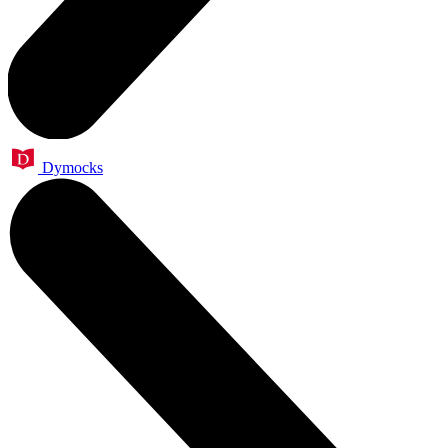
Dymocks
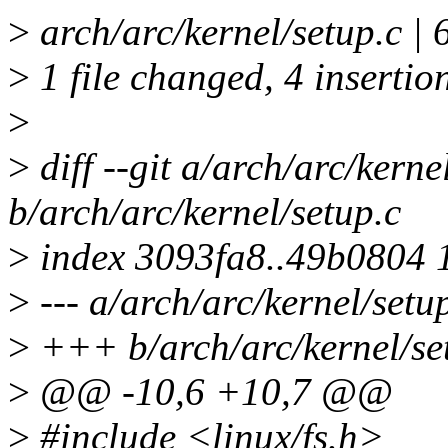
>
arch/arc/kernel/setup.c |
>
1 file changed, 4 insertion
>
>
diff --git a/arch/arc/kerne
b/arch/arc/kernel/setup.c
>
index 3093fa8..49b0804 
>
--- a/arch/arc/kernel/setu
>
+++ b/arch/arc/kernel/se
>
@@ -10,6 +10,7 @@
>
#include <linux/fs.h>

******************************

◆ WORK TO COMPLETE
The expected answer is a copy of every line in the entries that holds the word "kernel".

◆ ANSWER FOR THIS EXERCISE
arch/arc/kernel/setup.c |
b/arch/arc/kernel/setup.c
--- a/arch/arc/kernel/setu
+++ b/arch/arc/kernel/se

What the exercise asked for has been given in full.